Example - Medical knowledge base:
datasets:
drugs:
type: file
path: drugs.json # [{"name": "Aspirin", "uses": "pain, fever"}, ...]
patient_notes:
type: file
path: notes.json # [{"symptoms": "headache and fever"}, ...]
retrievers:
drug_lookup:
type: lancedb
dataset: drugs # index the drugs dataset
index_dir: ./drug_index
index_types: ["fts"]
fts:
index_phrase: "{{ input.name }}: {{ input.uses }}" # index: "Aspirin: pain, fever"
query_phrase: "{{ input.symptoms }}" # search with patient symptoms
operations:
- name: find_treatment
type: map
retriever: drug_lookup # attach the retriever
prompt: |
Patient symptoms: {{ input.symptoms }}
Relevant drugs from knowledge base:
{{ retrieval_context }}
Recommend a treatment.
output:
schema:
recommendation: string
import docetl
drug_lookup = docetl.Retriever(
data="drugs.json", # [{"name": "Aspirin", "uses": "pain, fever"}, ...]
index_dir="./drug_index",
index_types=["fts"],
fts={
"index_phrase": "{{ input.name }}: {{ input.uses }}", # index: "Aspirin: pain, fever"
"query_phrase": "{{ input.symptoms }}", # search with patient symptoms
},
)
pipeline = docetl.read_json("notes.json") # [{"symptoms": "headache and fever"}, ...]
pipeline = pipeline.map(
"find_treatment",
retriever=drug_lookup, # attach the retriever
prompt="""Patient symptoms: {{ input.symptoms }}
Relevant drugs from knowledge base:
{{ retrieval_context }}
Recommend a treatment.""",
output={"schema": {"recommendation": "string"}},
)
The embedding section
Required if "embedding" is in index_types.

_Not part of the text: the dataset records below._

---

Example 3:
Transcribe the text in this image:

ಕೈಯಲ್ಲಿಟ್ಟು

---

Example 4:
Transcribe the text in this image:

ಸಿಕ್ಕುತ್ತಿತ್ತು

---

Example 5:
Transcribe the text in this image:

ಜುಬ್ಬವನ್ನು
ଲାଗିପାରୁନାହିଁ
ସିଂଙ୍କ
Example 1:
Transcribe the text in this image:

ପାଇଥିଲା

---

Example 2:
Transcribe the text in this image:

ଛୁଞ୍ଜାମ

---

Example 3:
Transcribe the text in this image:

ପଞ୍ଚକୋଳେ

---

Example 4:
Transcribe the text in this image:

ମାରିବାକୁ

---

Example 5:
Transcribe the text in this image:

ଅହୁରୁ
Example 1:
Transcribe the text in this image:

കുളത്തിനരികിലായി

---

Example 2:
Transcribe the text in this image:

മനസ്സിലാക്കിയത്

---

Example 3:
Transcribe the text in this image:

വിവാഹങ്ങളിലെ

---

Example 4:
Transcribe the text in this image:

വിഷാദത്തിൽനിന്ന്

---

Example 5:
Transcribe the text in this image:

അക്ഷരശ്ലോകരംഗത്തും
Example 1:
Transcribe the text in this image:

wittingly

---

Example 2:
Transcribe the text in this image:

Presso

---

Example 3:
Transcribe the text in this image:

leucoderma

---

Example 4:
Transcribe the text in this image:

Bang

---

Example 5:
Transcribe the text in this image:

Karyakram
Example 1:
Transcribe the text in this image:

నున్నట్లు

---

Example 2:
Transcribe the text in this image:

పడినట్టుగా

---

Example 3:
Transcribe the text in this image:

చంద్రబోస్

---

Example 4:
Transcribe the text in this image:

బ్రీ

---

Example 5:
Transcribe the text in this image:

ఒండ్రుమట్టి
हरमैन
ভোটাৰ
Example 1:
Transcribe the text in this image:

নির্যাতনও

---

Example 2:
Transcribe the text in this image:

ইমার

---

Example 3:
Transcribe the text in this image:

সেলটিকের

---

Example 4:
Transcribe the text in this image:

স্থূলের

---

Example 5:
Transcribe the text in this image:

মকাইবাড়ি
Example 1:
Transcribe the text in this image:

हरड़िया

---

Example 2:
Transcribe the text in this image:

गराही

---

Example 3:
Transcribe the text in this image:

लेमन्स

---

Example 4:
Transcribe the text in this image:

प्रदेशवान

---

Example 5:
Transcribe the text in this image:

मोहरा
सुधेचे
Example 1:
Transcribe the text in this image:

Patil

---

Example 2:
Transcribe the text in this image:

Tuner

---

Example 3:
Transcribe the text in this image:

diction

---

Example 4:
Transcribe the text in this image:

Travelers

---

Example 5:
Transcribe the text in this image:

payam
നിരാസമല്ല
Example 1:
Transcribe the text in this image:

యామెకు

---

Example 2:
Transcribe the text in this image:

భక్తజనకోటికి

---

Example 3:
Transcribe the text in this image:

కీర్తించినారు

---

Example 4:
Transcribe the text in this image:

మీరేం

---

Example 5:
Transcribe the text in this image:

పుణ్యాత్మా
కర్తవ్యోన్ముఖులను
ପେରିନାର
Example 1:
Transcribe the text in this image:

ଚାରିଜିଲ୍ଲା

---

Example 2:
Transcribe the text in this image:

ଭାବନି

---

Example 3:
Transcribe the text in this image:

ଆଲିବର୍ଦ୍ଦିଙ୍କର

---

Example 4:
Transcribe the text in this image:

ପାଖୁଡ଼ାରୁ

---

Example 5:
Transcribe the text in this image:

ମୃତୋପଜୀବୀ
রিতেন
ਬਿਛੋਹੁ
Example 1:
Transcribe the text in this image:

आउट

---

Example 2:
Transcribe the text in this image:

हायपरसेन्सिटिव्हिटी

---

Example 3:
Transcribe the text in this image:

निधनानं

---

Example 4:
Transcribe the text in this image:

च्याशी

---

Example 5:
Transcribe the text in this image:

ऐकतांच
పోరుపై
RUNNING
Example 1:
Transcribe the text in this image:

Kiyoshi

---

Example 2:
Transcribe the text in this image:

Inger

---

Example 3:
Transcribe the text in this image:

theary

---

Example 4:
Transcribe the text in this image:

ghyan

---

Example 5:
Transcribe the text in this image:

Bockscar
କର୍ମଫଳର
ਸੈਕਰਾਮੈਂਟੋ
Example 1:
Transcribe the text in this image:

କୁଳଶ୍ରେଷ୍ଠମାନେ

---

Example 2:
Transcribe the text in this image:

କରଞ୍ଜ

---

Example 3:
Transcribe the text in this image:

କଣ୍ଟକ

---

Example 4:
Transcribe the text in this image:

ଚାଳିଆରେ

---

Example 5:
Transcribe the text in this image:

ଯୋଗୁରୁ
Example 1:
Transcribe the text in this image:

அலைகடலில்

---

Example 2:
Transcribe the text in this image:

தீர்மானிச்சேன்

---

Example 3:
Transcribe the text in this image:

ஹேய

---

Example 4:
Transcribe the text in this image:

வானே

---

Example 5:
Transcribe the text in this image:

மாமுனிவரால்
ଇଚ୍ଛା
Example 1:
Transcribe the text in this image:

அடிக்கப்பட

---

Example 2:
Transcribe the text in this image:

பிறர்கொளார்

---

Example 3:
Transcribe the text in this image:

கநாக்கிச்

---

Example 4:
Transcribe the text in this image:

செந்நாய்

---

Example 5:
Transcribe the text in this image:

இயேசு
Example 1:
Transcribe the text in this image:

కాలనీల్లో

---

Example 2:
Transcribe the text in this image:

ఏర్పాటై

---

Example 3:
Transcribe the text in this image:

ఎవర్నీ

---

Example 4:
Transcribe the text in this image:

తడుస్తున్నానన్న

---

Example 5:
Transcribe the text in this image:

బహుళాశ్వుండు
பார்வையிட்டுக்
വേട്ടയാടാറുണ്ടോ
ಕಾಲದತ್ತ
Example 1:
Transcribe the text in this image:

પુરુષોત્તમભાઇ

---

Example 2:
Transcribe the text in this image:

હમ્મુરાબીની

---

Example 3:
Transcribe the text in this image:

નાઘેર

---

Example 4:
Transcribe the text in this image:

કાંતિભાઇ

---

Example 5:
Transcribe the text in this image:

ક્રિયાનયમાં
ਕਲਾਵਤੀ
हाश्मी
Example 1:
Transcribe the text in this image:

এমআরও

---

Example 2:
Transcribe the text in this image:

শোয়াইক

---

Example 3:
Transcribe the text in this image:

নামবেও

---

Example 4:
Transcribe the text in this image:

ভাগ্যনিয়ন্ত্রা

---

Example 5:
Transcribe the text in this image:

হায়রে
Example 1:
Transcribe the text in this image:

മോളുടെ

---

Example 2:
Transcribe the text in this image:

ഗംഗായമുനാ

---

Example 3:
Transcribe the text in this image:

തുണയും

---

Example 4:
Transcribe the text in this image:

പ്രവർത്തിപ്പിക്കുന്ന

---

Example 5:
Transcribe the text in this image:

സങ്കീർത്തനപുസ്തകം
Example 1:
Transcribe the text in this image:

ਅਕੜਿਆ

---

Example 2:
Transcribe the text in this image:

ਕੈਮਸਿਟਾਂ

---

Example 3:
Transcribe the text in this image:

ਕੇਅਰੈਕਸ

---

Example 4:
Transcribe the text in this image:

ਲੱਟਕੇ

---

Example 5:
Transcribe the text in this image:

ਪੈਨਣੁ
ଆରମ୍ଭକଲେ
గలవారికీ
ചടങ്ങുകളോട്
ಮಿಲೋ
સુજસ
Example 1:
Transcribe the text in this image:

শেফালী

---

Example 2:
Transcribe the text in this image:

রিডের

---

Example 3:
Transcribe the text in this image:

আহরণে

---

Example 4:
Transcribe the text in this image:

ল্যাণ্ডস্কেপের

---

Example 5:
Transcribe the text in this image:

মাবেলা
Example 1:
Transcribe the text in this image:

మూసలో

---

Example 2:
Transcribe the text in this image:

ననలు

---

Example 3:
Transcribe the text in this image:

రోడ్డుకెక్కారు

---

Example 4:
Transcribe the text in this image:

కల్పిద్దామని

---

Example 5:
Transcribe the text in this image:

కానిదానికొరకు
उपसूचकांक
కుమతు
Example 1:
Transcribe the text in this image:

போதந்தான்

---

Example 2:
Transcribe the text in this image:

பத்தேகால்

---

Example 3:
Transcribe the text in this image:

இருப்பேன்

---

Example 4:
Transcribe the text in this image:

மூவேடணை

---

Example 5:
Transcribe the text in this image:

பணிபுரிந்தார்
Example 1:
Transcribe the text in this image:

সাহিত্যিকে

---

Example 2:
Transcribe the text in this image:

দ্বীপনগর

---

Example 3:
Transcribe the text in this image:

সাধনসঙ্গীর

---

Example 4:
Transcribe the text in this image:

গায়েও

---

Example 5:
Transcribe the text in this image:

| Field | Required | Description |
|---|---|---|
model |
yes | Embedding model, e.g. openai/text-embedding-3-small |
index_phrase |
no | Jinja template for text to embed. Falls back to fts.index_phrase |
query_phrase |
yes | Jinja template for query text to embed |
Jinja variables: Same as FTS section. For an embedding-only index, set index_types: ["embedding"] and omit the fts section.
Troubleshooting
- No results: the retriever injects "No extra context available." and continues.
- Index issues: set
build_index: alwaysto rebuild; ensureindex_direxists and is writable. - Token limits:
retrieval_contextis truncated to ~1000 chars per retrieved doc.